[Stored items from a collection]
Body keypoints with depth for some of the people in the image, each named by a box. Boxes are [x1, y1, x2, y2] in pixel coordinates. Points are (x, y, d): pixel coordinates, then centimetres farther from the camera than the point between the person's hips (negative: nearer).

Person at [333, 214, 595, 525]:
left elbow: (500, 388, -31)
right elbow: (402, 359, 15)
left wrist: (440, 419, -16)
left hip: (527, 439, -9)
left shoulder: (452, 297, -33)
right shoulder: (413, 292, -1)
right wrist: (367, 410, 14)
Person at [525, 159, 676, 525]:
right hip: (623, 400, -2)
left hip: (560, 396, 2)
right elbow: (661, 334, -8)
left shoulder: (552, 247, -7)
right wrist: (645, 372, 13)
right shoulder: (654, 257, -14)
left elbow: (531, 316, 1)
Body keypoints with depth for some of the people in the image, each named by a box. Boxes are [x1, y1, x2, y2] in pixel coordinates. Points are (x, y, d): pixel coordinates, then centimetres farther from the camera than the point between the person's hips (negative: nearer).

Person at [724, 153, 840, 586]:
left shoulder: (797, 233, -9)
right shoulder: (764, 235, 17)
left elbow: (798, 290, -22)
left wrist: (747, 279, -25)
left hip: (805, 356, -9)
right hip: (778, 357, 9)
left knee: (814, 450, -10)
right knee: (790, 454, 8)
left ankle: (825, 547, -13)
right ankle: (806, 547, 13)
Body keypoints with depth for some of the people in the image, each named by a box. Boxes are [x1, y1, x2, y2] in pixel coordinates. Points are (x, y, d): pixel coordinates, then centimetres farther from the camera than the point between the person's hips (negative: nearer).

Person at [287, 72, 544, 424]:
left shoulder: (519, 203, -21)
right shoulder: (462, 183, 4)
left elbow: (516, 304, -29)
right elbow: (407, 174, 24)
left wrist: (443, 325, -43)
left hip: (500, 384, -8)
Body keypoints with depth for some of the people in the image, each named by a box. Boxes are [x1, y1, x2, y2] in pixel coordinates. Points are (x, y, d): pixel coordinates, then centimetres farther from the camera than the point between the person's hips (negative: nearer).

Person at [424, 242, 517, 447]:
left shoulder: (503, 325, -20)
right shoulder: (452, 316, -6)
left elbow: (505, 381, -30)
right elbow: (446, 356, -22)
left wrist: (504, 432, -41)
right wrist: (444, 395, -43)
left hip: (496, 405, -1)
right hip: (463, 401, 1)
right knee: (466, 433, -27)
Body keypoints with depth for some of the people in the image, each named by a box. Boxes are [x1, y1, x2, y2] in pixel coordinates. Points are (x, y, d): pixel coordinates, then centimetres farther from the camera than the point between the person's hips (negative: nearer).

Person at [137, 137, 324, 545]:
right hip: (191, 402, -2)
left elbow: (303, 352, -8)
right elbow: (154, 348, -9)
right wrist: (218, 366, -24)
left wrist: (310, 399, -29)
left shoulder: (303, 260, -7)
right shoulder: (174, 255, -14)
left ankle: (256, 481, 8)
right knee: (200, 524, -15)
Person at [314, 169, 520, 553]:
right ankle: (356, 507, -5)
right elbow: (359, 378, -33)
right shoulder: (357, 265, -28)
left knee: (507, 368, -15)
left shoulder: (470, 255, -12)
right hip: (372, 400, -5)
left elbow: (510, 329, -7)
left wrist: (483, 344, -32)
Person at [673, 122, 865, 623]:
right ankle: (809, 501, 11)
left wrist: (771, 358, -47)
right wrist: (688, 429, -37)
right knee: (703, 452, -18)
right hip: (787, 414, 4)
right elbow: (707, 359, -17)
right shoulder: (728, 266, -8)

What to do
Retype every line of the data above exactly.

Task answer
Body keypoints with depth for some of the people in the image, each named by a box. Boxes are [x1, y1, x2, y2] in pixel coordinates. Points are (x, y, d): pixel coordinates, then centimetres farther from the camera than the point between the person's hips (negative: nearer).

Person at [333, 214, 595, 525]:
left elbow: (500, 388, -31)
right elbow: (402, 359, 15)
left wrist: (440, 419, -16)
left hip: (527, 439, -9)
left shoulder: (452, 297, -33)
right shoulder: (413, 292, -1)
right wrist: (367, 410, 14)
Person at [525, 159, 676, 525]:
right hip: (623, 400, -2)
left hip: (560, 396, 2)
right elbow: (661, 334, -8)
left shoulder: (552, 247, -7)
right wrist: (645, 372, 13)
right shoulder: (654, 257, -14)
left elbow: (531, 316, 1)
Body keypoints with depth for some of the people in the image, each named by a box. Boxes are [x1, y1, x2, y2] in pixel coordinates. Points are (x, y, d): pixel coordinates, then centimetres farther from the camera than the point between the person's hips (negative: nearer).

Person at [724, 153, 840, 586]:
left shoulder: (797, 233, -9)
right shoulder: (764, 235, 17)
left elbow: (798, 290, -22)
left wrist: (747, 279, -25)
left hip: (805, 356, -9)
right hip: (778, 357, 9)
left knee: (814, 450, -10)
right knee: (790, 454, 8)
left ankle: (825, 547, -13)
right ankle: (806, 547, 13)
Body keypoints with depth for some of the people in the image, each named by a box. Boxes are [x1, y1, x2, y2] in pixel coordinates. Points are (x, y, d): pixel coordinates, then centimetres farther from the camera than the point between the person's hips (negative: nearer).

Person at [287, 72, 544, 424]:
left shoulder: (519, 203, -21)
right shoulder: (462, 183, 4)
left elbow: (516, 304, -29)
right elbow: (407, 174, 24)
left wrist: (443, 325, -43)
left hip: (500, 384, -8)
Body keypoints with depth for some of the people in the image, each named by a box. Boxes are [x1, y1, x2, y2] in pixel coordinates. Points are (x, y, d): pixel coordinates, then centimetres farther from the camera than the point between the person's hips (negative: nearer).

Person at [424, 242, 517, 447]:
left shoulder: (503, 325, -20)
right shoulder: (452, 316, -6)
left elbow: (505, 381, -30)
right elbow: (446, 356, -22)
left wrist: (504, 432, -41)
right wrist: (444, 395, -43)
left hip: (496, 405, -1)
right hip: (463, 401, 1)
right knee: (466, 433, -27)
Body keypoints with depth for some of the people in the image, each named by a box. Boxes are [x1, y1, x2, y2] in pixel coordinates. Points are (x, y, d): pixel coordinates, then centimetres farther from the camera than the point between the person's hips (negative: nearer).

Person at [137, 137, 324, 545]:
right hip: (191, 402, -2)
left elbow: (303, 352, -8)
right elbow: (154, 348, -9)
right wrist: (218, 366, -24)
left wrist: (310, 399, -29)
left shoulder: (303, 260, -7)
right shoulder: (174, 255, -14)
left ankle: (256, 481, 8)
right knee: (200, 524, -15)
Person at [314, 169, 520, 553]:
right ankle: (356, 507, -5)
right elbow: (359, 378, -33)
right shoulder: (357, 265, -28)
left knee: (507, 368, -15)
left shoulder: (470, 255, -12)
right hip: (372, 400, -5)
left elbow: (510, 329, -7)
left wrist: (483, 344, -32)
Person at [673, 122, 865, 623]:
right ankle: (809, 501, 11)
left wrist: (771, 358, -47)
right wrist: (688, 429, -37)
right knee: (703, 452, -18)
right hip: (787, 414, 4)
right elbow: (707, 359, -17)
right shoulder: (728, 266, -8)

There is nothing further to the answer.